GlaxoSmithKline plc (LSE: GSK) today presented data at the American Thoracic Society (ATS) from a late-stage clinical study. In this study the safety and efficacy of the addition of a long-acting muscarinic antagonist (also known as an anticholinergic), umeclidinium 'UMEC' 62.5mcg (Incruse™ Ellipta®) and UMEC 125mcg, to the inhaled corticosteroid and long-acting beta2 agonist combination medicine, fluticasone proprionate and salmeterol 'FSC 250/50 mcg' (Advair ® Diskus®), was evaluated in chronic obstructive pulmonary disease (COPD) patients over 12 weeks.

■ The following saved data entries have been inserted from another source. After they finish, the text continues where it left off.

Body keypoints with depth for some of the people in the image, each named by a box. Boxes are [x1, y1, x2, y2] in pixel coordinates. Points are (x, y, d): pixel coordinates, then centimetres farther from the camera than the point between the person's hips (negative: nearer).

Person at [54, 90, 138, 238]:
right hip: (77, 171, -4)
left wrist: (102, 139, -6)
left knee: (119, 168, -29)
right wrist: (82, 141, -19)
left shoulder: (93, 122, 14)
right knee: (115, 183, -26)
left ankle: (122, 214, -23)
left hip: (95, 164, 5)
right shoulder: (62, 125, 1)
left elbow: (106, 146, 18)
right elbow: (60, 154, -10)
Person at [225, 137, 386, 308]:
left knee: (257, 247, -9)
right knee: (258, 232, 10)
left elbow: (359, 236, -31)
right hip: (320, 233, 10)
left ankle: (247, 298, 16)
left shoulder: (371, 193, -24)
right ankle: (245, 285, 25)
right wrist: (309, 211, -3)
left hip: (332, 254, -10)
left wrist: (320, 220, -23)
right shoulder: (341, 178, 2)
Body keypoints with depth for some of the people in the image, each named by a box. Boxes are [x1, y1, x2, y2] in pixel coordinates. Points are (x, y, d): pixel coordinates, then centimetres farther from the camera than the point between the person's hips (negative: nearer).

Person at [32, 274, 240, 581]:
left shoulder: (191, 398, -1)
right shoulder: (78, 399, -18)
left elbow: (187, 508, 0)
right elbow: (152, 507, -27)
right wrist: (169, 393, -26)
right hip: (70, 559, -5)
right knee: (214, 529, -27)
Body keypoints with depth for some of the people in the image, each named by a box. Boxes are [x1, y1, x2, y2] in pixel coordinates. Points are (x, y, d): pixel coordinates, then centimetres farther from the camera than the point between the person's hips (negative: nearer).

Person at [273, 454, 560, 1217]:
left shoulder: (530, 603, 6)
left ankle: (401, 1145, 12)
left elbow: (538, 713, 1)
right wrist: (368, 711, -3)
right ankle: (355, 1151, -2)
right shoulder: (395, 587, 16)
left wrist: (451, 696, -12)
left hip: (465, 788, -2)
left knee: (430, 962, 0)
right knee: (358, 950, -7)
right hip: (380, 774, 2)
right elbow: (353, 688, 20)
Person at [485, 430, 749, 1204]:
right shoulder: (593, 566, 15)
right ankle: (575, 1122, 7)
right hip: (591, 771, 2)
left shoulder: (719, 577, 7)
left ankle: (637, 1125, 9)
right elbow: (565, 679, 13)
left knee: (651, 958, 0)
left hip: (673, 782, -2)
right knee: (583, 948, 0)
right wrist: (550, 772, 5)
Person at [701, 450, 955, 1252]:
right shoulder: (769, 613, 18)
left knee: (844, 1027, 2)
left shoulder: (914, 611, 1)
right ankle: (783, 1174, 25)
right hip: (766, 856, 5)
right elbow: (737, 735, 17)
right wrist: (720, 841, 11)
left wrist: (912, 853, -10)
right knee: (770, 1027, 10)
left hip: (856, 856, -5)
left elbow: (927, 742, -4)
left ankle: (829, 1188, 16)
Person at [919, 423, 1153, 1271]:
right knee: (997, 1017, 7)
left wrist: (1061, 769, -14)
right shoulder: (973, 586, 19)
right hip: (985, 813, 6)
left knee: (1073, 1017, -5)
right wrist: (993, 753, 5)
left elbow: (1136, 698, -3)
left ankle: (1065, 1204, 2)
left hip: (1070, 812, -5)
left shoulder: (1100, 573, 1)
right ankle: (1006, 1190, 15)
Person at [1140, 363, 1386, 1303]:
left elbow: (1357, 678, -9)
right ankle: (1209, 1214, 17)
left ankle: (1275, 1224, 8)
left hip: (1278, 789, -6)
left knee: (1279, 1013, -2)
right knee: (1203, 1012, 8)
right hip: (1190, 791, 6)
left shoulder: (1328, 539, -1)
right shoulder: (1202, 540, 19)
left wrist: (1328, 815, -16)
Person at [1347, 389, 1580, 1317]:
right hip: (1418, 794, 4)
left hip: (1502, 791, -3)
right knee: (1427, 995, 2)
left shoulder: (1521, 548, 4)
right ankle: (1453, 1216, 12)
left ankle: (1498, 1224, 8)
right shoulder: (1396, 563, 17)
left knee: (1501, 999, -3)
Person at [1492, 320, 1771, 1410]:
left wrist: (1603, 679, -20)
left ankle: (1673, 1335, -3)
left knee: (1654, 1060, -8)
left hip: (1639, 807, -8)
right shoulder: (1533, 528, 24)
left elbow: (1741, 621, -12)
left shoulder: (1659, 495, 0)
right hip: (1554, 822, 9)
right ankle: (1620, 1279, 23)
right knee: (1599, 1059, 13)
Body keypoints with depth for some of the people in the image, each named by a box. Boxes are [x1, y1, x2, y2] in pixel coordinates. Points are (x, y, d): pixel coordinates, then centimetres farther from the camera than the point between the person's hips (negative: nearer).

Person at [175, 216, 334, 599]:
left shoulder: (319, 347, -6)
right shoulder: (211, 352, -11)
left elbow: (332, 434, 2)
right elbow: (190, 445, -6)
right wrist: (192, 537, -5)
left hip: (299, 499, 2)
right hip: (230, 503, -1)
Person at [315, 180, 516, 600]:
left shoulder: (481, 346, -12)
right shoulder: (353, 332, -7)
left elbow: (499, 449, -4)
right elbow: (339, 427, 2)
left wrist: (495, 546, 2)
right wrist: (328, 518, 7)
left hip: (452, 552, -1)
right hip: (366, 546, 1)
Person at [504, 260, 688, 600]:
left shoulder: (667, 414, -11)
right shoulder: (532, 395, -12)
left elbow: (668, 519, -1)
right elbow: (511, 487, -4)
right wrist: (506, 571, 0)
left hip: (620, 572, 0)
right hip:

The study showed that, for the primary endpoint of trough FEV1 at Day 85, the addition of UMEC (at either dose) to FSC 250/50 mcg resulted in a statistically significant improvement in lung function when compared with placebo added on to FSC 250/50 mcg, in patients with COPD.
The addition of UMEC (at either dose) to FSC 250/50mcg also demonstrated statistically significant improvements in secondary efficacy endpoints of 0-6 hour weighted mean FEV1 at Day 84 and mean number of puffs of rescue medicine per day (weeks 1-12) compared with the addition of placebo to FSC 250/50 mcg.
Darrell Baker, SVP and Head, Global Respiratory Franchise, GSK said: "We are pleased to be able to share these results with physicians from across the world at this international congress. The ATS provides a forum for scientific discussion and we look forward to understanding the scientific and healthcare communities' perspectives of these new data."
There were no notable differences between UMEC (at either dose) added to FSC 250/50 mcg and placebo added to FSC 250/50 mcg in incidence rates of on-treatment adverse events or in changes from baseline in vital signs.